Your instructions
Give back every entry below, unchanged.

___ Provided records

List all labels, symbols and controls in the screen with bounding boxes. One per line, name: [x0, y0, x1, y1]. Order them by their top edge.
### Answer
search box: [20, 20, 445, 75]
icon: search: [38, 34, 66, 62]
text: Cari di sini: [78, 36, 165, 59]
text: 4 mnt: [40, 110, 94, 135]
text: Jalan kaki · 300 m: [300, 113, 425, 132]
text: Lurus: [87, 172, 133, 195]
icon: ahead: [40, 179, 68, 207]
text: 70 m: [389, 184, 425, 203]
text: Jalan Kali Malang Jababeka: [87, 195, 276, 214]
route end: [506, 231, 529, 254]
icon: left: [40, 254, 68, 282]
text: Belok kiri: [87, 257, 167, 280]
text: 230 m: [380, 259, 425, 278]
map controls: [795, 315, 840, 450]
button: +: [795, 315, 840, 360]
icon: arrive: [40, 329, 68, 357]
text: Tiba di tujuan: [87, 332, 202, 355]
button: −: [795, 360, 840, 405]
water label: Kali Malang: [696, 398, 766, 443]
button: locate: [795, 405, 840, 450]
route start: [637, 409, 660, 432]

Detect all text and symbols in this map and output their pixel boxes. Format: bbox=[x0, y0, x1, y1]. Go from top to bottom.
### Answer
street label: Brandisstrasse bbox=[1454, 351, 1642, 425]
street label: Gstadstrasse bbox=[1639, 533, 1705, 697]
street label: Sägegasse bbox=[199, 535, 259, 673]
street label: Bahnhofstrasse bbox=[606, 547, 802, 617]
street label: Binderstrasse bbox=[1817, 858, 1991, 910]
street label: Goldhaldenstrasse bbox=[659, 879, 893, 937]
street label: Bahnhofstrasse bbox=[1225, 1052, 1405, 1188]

______

Written solution
List all labels, symbols and controls in the screen with bounding boxes. One per line, name: [x0, y0, x1, y1]. Order them by their top edge.
### Answer
search box: [20, 20, 445, 75]
icon: search: [38, 34, 66, 62]
text: Cari di sini: [78, 36, 165, 59]
text: 4 mnt: [40, 110, 94, 135]
text: Jalan kaki · 300 m: [300, 113, 425, 132]
text: Lurus: [87, 172, 133, 195]
icon: ahead: [40, 179, 68, 207]
text: 70 m: [389, 184, 425, 203]
text: Jalan Kali Malang Jababeka: [87, 195, 276, 214]
route end: [506, 231, 529, 254]
icon: left: [40, 254, 68, 282]
text: Belok kiri: [87, 257, 167, 280]
text: 230 m: [380, 259, 425, 278]
map controls: [795, 315, 840, 450]
button: +: [795, 315, 840, 360]
icon: arrive: [40, 329, 68, 357]
text: Tiba di tujuan: [87, 332, 202, 355]
button: −: [795, 360, 840, 405]
water label: Kali Malang: [696, 398, 766, 443]
button: locate: [795, 405, 840, 450]
route start: [637, 409, 660, 432]

Detect all text and symbols in this map and output their pixel boxes. Format: bbox=[x0, y0, x1, y1]. Go from top to bottom.
### Answer
street label: Brandisstrasse bbox=[1454, 351, 1642, 425]
street label: Gstadstrasse bbox=[1639, 533, 1705, 697]
street label: Sägegasse bbox=[199, 535, 259, 673]
street label: Bahnhofstrasse bbox=[606, 547, 802, 617]
street label: Binderstrasse bbox=[1817, 858, 1991, 910]
street label: Goldhaldenstrasse bbox=[659, 879, 893, 937]
street label: Bahnhofstrasse bbox=[1225, 1052, 1405, 1188]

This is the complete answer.